Forefathers is a collection of single vineyard, single varietal wines produced in the most renown appellations of the New Wrold. The exceptional combination of exposure, soil and climate in these apellations stamp their signature on the classic varietals. In turn, these new World appellations have become the "forefather" or new benchmark for these wines.

In your hand is a wine created by winemaker Nick Goldschmidt from shiraz grapes grown on a prime 15-acre vineyard on Coppermine Road in the McLaren Vale. This wine is rich with notes of plum, spice and sweet vanilla.


This was a dark shiny new purple, just what you would expect from a new shiraz.

It is from Australia. Between that and the bottle notes of "plum, spice and sweet vanilla" I expect an oaky fruit-bomb. That is not, however, what shows up first on the nose. The first whiff is barnyard and earth, more Rhone than Australia. Plums, blackberries and pepper follow, but this does not scream "AUSTRALIA!!!," at least not on the nose. On the palate, a bit more so, though not completely spoofulated. Blackberry and vanilla are there for sure, but there is also spice and cedar and, to my surprise, some tobacco. On night one, this was a fairly well balanced wine.

SECOND NIGHT

Cedar and spice, then vanilla and blueberries, are the second-night nose. Plums, spice, and a touch of tobacco open the palate and is then sweetened by brown sugar and vanilla on the midpalate, followed by blackberries and vanilla. The feel is rich, mouth-filling.vvThe finish is long, the tanins smooth and sweet.

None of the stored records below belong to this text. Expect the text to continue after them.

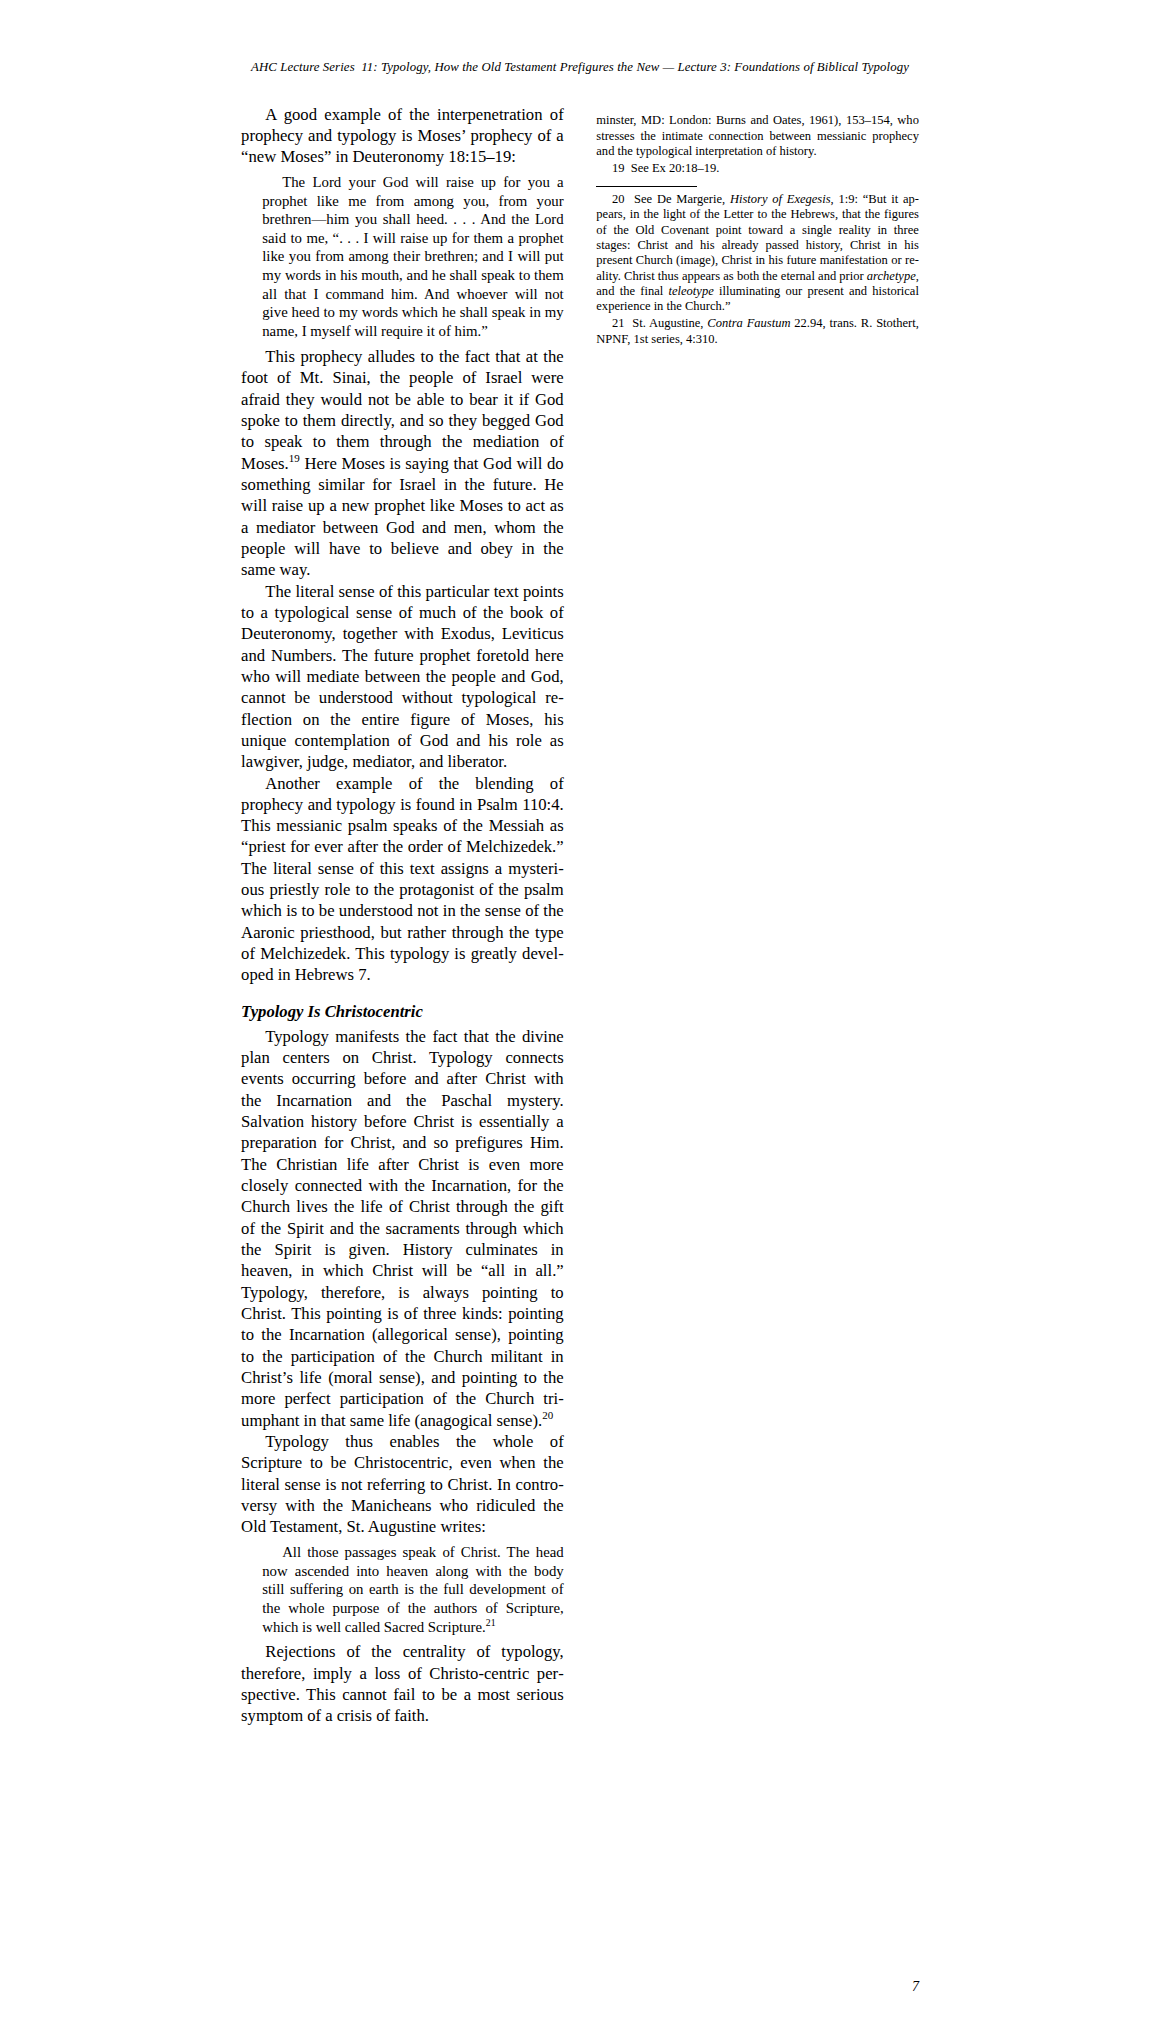AHC Lecture Series 11: Typology, How the Old Testament Prefigures the New — Lecture 3: Foundations of Biblical Typology
A good example of the interpenetration of prophecy and typology is Moses’ prophecy of a “new Moses” in Deuteronomy 18:15–19:
The Lord your God will raise up for you a prophet like me from among you, from your brethren—him you shall heed. . . . And the Lord said to me, “. . . I will raise up for them a prophet like you from among their brethren; and I will put my words in his mouth, and he shall speak to them all that I command him. And whoever will not give heed to my words which he shall speak in my name, I myself will require it of him.”
This prophecy alludes to the fact that at the foot of Mt. Sinai, the people of Israel were afraid they would not be able to bear it if God spoke to them directly, and so they begged God to speak to them through the mediation of Moses.19 Here Moses is saying that God will do something similar for Israel in the future. He will raise up a new prophet like Moses to act as a mediator between God and men, whom the people will have to believe and obey in the same way.
The literal sense of this particular text points to a typological sense of much of the book of Deuteronomy, together with Exodus, Leviticus and Numbers. The future prophet foretold here who will mediate between the people and God, cannot be understood without typological reflection on the entire figure of Moses, his unique contemplation of God and his role as lawgiver, judge, mediator, and liberator.
Another example of the blending of prophecy and typology is found in Psalm 110:4. This messianic psalm speaks of the Messiah as “priest for ever after the order of Melchizedek.” The literal sense of this text assigns a mysterious priestly role to the protagonist of the psalm which is to be understood not in the sense of the Aaronic priesthood, but rather through the type of Melchizedek. This typology is greatly developed in Hebrews 7.
Typology Is Christocentric
Typology manifests the fact that the divine plan centers on Christ. Typology connects events occurring before and after Christ with the Incarnation and the Paschal mystery. Salvation history before Christ is essentially a preparation for Christ, and so prefigures Him. The Christian life after Christ is even more closely connected with the Incarnation, for the Church lives the life of Christ through the gift of the Spirit and the sacraments through which the Spirit is given. History culminates in heaven, in which Christ will be “all in all.” Typology, therefore, is always pointing to Christ. This pointing is of three kinds: pointing to the Incarnation (allegorical sense), pointing to the participation of the Church militant in Christ’s life (moral sense), and pointing to the more perfect participation of the Church triumphant in that same life (anagogical sense).20
Typology thus enables the whole of Scripture to be Christocentric, even when the literal sense is not referring to Christ. In controversy with the Manicheans who ridiculed the Old Testament, St. Augustine writes:
All those passages speak of Christ. The head now ascended into heaven along with the body still suffering on earth is the full development of the whole purpose of the authors of Scripture, which is well called Sacred Scripture.21
Rejections of the centrality of typology, therefore, imply a loss of Christo-centric perspective. This cannot fail to be a most serious symptom of a crisis of faith.
minster, MD: London: Burns and Oates, 1961), 153–154, who stresses the intimate connection between messianic prophecy and the typological interpretation of history.
19 See Ex 20:18–19.
20 See De Margerie, History of Exegesis, 1:9: “But it appears, in the light of the Letter to the Hebrews, that the figures of the Old Covenant point toward a single reality in three stages: Christ and his already passed history, Christ in his present Church (image), Christ in his future manifestation or reality. Christ thus appears as both the eternal and prior archetype, and the final teleotype illuminating our present and historical experience in the Church.”
21 St. Augustine, Contra Faustum 22.94, trans. R. Stothert, NPNF, 1st series, 4:310.
7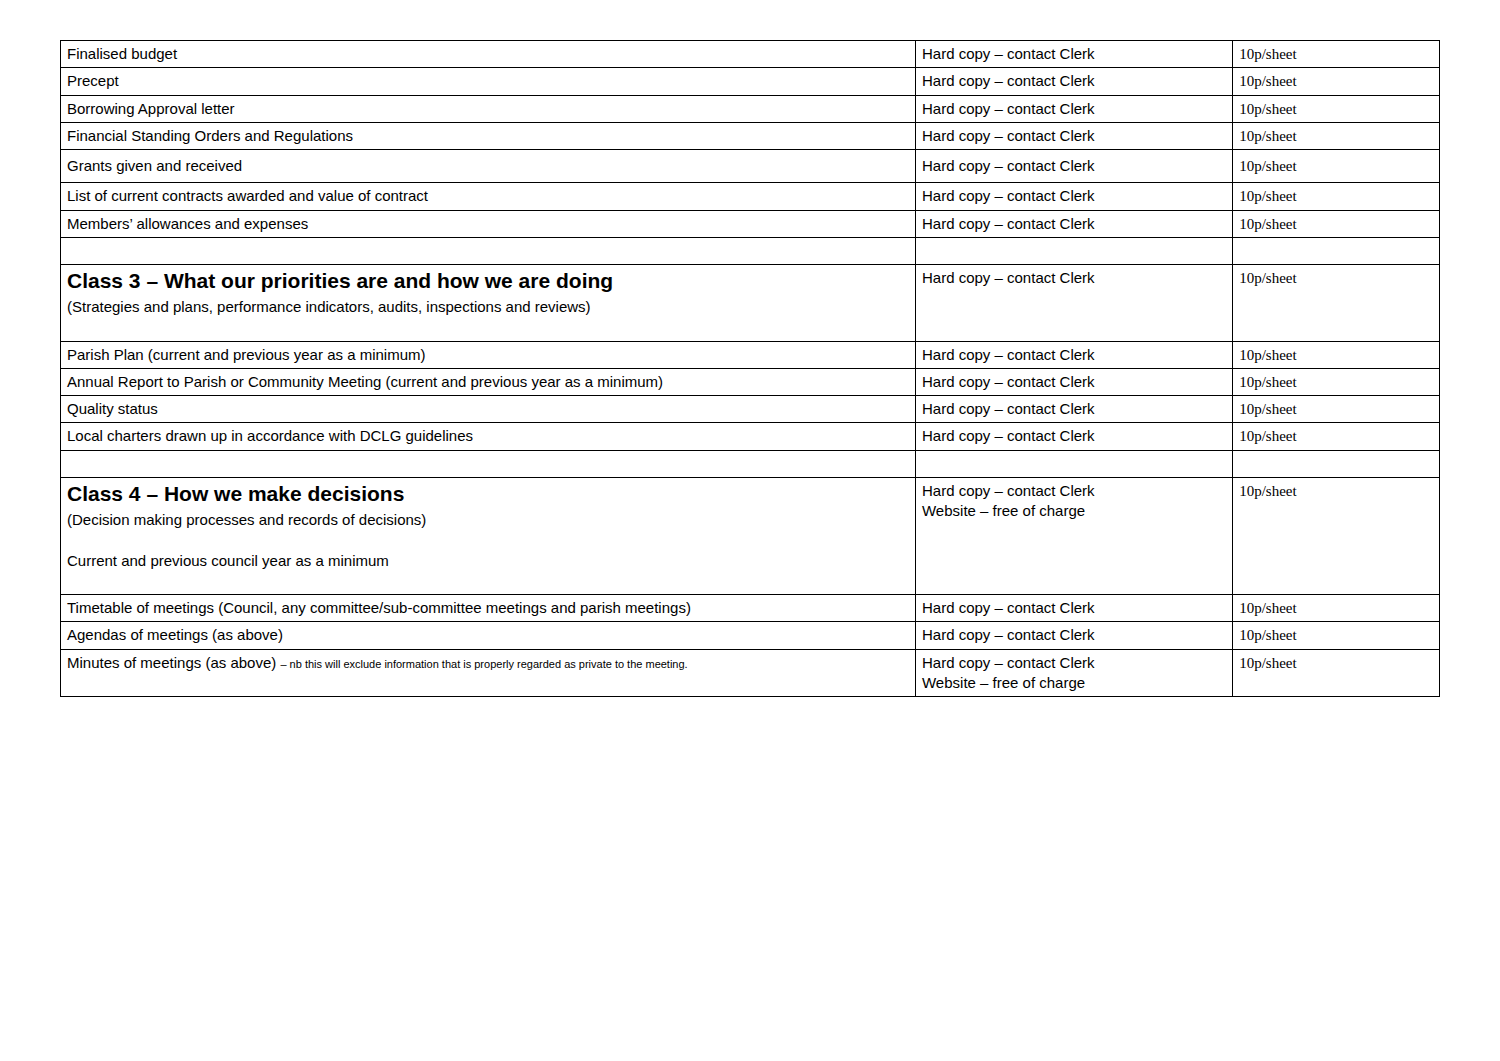| Finalised budget | Hard copy – contact Clerk | 10p/sheet |
| Precept | Hard copy – contact Clerk | 10p/sheet |
| Borrowing Approval letter | Hard copy – contact Clerk | 10p/sheet |
| Financial Standing Orders and Regulations | Hard copy – contact Clerk | 10p/sheet |
| Grants given and received | Hard copy – contact Clerk | 10p/sheet |
| List of current contracts awarded and value of contract | Hard copy – contact Clerk | 10p/sheet |
| Members’ allowances and expenses | Hard copy – contact Clerk | 10p/sheet |
| Class 3 – What our priorities are and how we are doing (Strategies and plans, performance indicators, audits, inspections and reviews) | Hard copy – contact Clerk | 10p/sheet |
| Parish Plan (current and previous year as a minimum) | Hard copy – contact Clerk | 10p/sheet |
| Annual Report to Parish or Community Meeting (current and previous year as a minimum) | Hard copy – contact Clerk | 10p/sheet |
| Quality status | Hard copy – contact Clerk | 10p/sheet |
| Local charters drawn up in accordance with DCLG guidelines | Hard copy – contact Clerk | 10p/sheet |
| Class 4 – How we make decisions (Decision making processes and records of decisions) Current and previous council year as a minimum | Hard copy – contact Clerk Website – free of charge | 10p/sheet |
| Timetable of meetings (Council, any committee/sub-committee meetings and parish meetings) | Hard copy – contact Clerk | 10p/sheet |
| Agendas of meetings (as above) | Hard copy – contact Clerk | 10p/sheet |
| Minutes of meetings (as above) – nb this will exclude information that is properly regarded as private to the meeting. | Hard copy – contact Clerk Website – free of charge | 10p/sheet |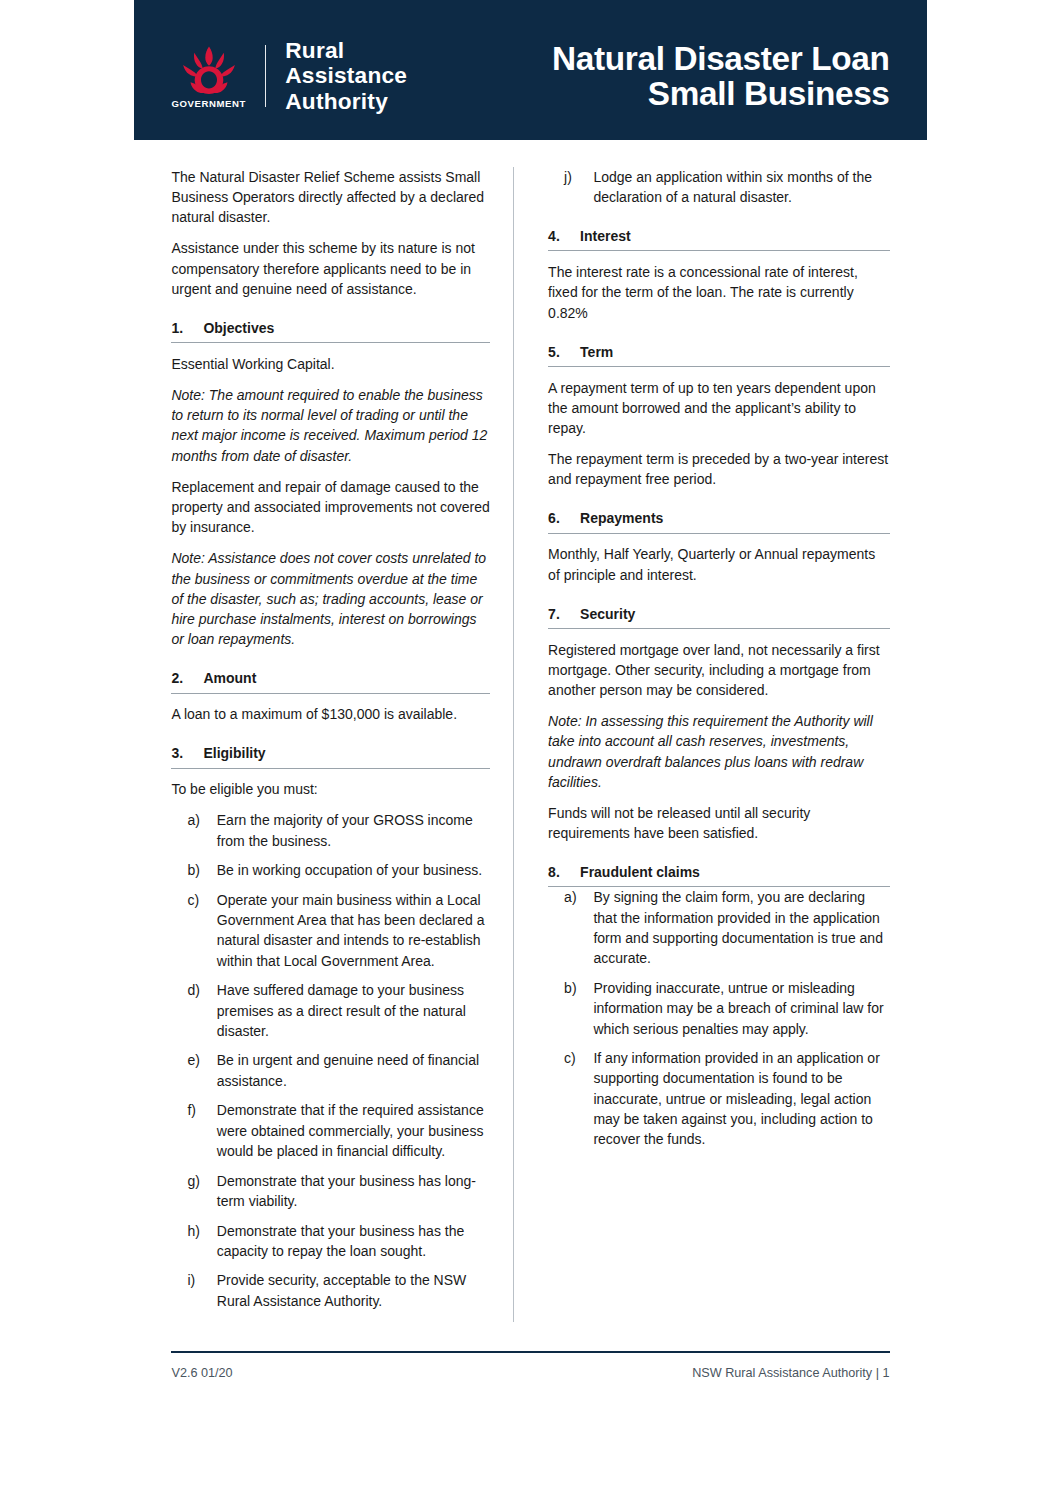GOVERNMENT
Rural
Assistance
Authority
Natural Disaster Loan
Small Business
The Natural Disaster Relief Scheme assists Small Business Operators directly affected by a declared natural disaster.
Assistance under this scheme by its nature is not compensatory therefore applicants need to be in urgent and genuine need of assistance.
1. Objectives
Essential Working Capital.
Note: The amount required to enable the business to return to its normal level of trading or until the next major income is received. Maximum period 12 months from date of disaster.
Replacement and repair of damage caused to the property and associated improvements not covered by insurance.
Note: Assistance does not cover costs unrelated to the business or commitments overdue at the time of the disaster, such as; trading accounts, lease or hire purchase instalments, interest on borrowings or loan repayments.
2. Amount
A loan to a maximum of $130,000 is available.
3. Eligibility
To be eligible you must:
Earn the majority of your GROSS income from the business.
Be in working occupation of your business.
Operate your main business within a Local Government Area that has been declared a natural disaster and intends to re-establish within that Local Government Area.
Have suffered damage to your business premises as a direct result of the natural disaster.
Be in urgent and genuine need of financial assistance.
Demonstrate that if the required assistance were obtained commercially, your business would be placed in financial difficulty.
Demonstrate that your business has long-term viability.
Demonstrate that your business has the capacity to repay the loan sought.
Provide security, acceptable to the NSW Rural Assistance Authority.
Lodge an application within six months of the declaration of a natural disaster.
4. Interest
The interest rate is a concessional rate of interest, fixed for the term of the loan. The rate is currently 0.82%
5. Term
A repayment term of up to ten years dependent upon the amount borrowed and the applicant’s ability to repay.
The repayment term is preceded by a two-year interest and repayment free period.
6. Repayments
Monthly, Half Yearly, Quarterly or Annual repayments of principle and interest.
7. Security
Registered mortgage over land, not necessarily a first mortgage. Other security, including a mortgage from another person may be considered.
Note: In assessing this requirement the Authority will take into account all cash reserves, investments, undrawn overdraft balances plus loans with redraw facilities.
Funds will not be released until all security requirements have been satisfied.
8. Fraudulent claims
By signing the claim form, you are declaring that the information provided in the application form and supporting documentation is true and accurate.
Providing inaccurate, untrue or misleading information may be a breach of criminal law for which serious penalties may apply.
If any information provided in an application or supporting documentation is found to be inaccurate, untrue or misleading, legal action may be taken against you, including action to recover the funds.
V2.6 01/20
NSW Rural Assistance Authority | 1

This is good wine. It is not great wine, for it lacks any delicacy, but it is certainly good, well balanced, and quite reasonably priced at about $20. I have about half a glass left. Perhaps we can see how it fares on night three.

Nope, I need to pull back on this one a bit. By the time I was halfway through a glass it had become cloying, all brown sugar and vanilla. I was fooled up front, but as the glass went on it just seemed to get sweeter and sweeter.